Więc Ci życzę jak najszybszego powrotu do zdrowia, i szybkiego rozwiązania sprawy. Red_icon_smile
Dziękuję bardzo za wszystkie miłe słowa.
Rozmawiałem dziś z mechanikiem od którego wtedy wracałem. Okazało się, że był na miejscu wypadku, motocykl jest zniszczony kompletnie, lagi są skrzywione i wyrwane, chłodnica i kolektory zmiażdżone, silnik cofnięty, rama skrzywiona, mówi, że nic z tego juz nie wyrzeźbi.
Jest jeszcze jedna rzecz, nagranie wideo z kamer sklepu spożywczego z rogu skrzyżowania Red_icon_smile mowi, ze policja je widziała, sklep ma jego kolega, spróbuje jutro je skopiować
Fuck.. zawsze oczy dookoła głowy a i tak jakaś menda zajedzie drogę..
Wracaj szybko do zdrowia kolego, to najważniejsze.
Film na pewno się przyda na wypadek, gdyby sprawca chciał zmienić zdanie że to nie jego wina. Mam nadzieję że szybko uda się odzyskać kasę i nowa maszynka będzie w garażu.
Tomek podziwiam Twoje pozytywne nastawienie, bo mi po takich przygodach to nie byłoby za wesoło. Tak trzymaj!
Nie ma co się poddawać a dobre nastawienie to dobra droga...
Jeszcze raz wszystkim bardzo dziękuję Red_icon_smile

Film z dwóch kamer z monitoringu:

https://www.dropbox.com/s/o24golrs4ifeng...1.mp4?dl=0
Fatalnie to wyglądało, naprawdę miałeś sporo szczęścia, ze dużo gorzej to sie nie zakończyło , zdrowia życzę !!!
On się jakoś zagapił, bo widać że nie zapier.... jakoś mocno?
tak twierdzi, że się zagapił, jechałem koło 40km/h
To jest powalające. 40km/h i takie zniszczenia w moto.
10km/h jak widać, ratuje życie.
Nie przesadzajcie z tym "10 mniej ratuje życie"...
BaCa to była przenośnia Red_icon_cheesygrin ale trzeba przyznać, że gdyby jechał 70-80 to mogłoby się gorzej skończyć.
Nie no Koczis wiadomo... Jedni lecą 150, spadają z moto i wychodzą bez złamań a inny przy 70 zginie...
Gdyby ktoś złapał mój wypadek kamerą, to pewnie by wszystko tak samo wyglądało..
Zdrówka przede wszystkim!!
jak by leciał 80km/h to może by zdążył przed tym samochodem zanim zacznie skręcać i nic by się nie stało
Witam ponownie Red_icon_smile

Mały update

Sprawca przyznaje się, utrzymuje, że się zagapił na żałobników - tak zeznał na policji i tej wersji się trzyma.
Póki co czekam jeszcze na sprawę, najpierw ma być postępowanie mediacyjne, cokolwiek to znaczy, nas dwóch i mediator. Jeśli się dogadamy nie będzie sprawy, jeśli nie, to sąd rozstrzygnie. Tak przynajmniej powiedział mi policjant na przesłuchaniu.
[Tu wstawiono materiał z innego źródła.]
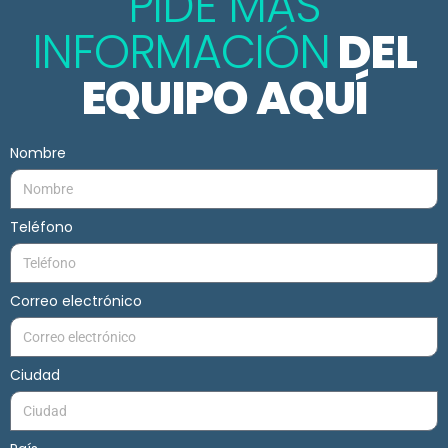
PIDE MÁS
INFORMACIÓN
DEL
EQUIPO AQUÍ
Nombre
Teléfono
Correo electrónico
Ciudad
Co do motocykla, przepraszam wszystkich, którzy pisali do mnie w sprawie odkupienia go lub części. Musiałem go sprzedać, ponieważ koszty jego przechowywania strasznie szybko rosły, a PZU się nie spieszy z odszkodowaniem.

Wartość pojazdu przed wypadkiem wycenili na 14 400zł, wartość wraku na 6 777zł, wobec tego przyznali mi odszkodowanie w wysokości 7 623 zł - masakra!

Napisałem odwołanie, zobaczymy co z tego wyjdzie.

Osobno też firma odzyskująca odszkodowania prowadzi sprawę odnośnie pozostałych strat.

W VINiarni zamieściłem dane motocykla, gdyby ktoś pokusił się go naprawiać i sprzedawać, wkleiłem też wycenę kosztów naprawy jakiej dokonał likwidator szkody z PZU oraz zdjęcia widocznych uszkodzeń.

Będę informował co dalej z odszkodowaniem Red_icon_wink

Pozdrowionka
Witam Koleżanki i Kolegów Red_icon_smile

Minęło trochę czasu, więc mała aktualizacja.

9 stycznia była sprawa w sądzie. Nie chciałem sprawcy szkodzić więc postępowanie zostało "warunkowo umorzone na okres próby jednego roku".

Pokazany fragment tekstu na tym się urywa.